4. The agricultural non-point source sewage treatment method according to claim 1, wherein the functional filler module is of a cuboid structure with an open top, and the dimension is (500-1500) mm× (150-300) mm; a plurality of holes for water flow to pass through are uniformly distributed on one side of the bottom of the functional filler module, the size of the holes is 0.5-1 mm, and the distribution density is 3-6 pieces/cm ² The method comprises the steps of carrying out a first treatment on the surface of the A gap for water flow to pass through is reserved at the top of the functional filler module through a flow baffle (9) arranged in a covering mode, and the width of the gap is 50-100 mm.
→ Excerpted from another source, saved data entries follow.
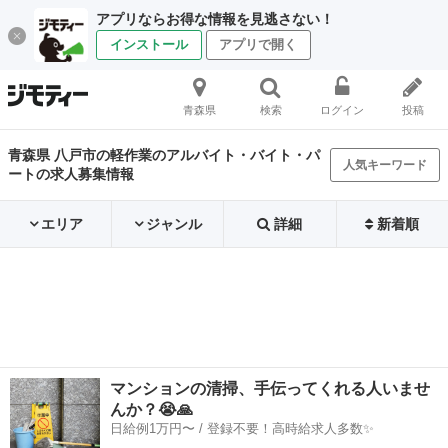
アプリならお得な情報を見逃さない！
インストール
アプリで開く
青森県
検索
ログイン
投稿
青森県 八戸市の軽作業のアルバイト・バイト・パ
人気キーワード
ートの求人募集情報
エリア
ジャンル
詳細
新着順
マンションの清掃、手伝ってくれる人いませ
んか？😭🙏
日給例1万円〜 / 登録不要！高時給求人多数✨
5. The agricultural non-point source sewage treatment method according to claim 1, wherein the thickness of the supporting layer (5) is 100-300 mm, and the supporting layer is prepared from cobblestones, volcanic rocks and ceramsite according to a mass ratio of 2:1:1, wherein the particle sizes of cobbles, volcanic rocks and ceramsite are all 10-20 mm.

6. The agricultural non-point source sewage treatment method according to claim 1, wherein the water level difference between adjacent reaction units among the primary reaction unit, the secondary reaction unit and the tertiary reaction unit is 300-600 mm.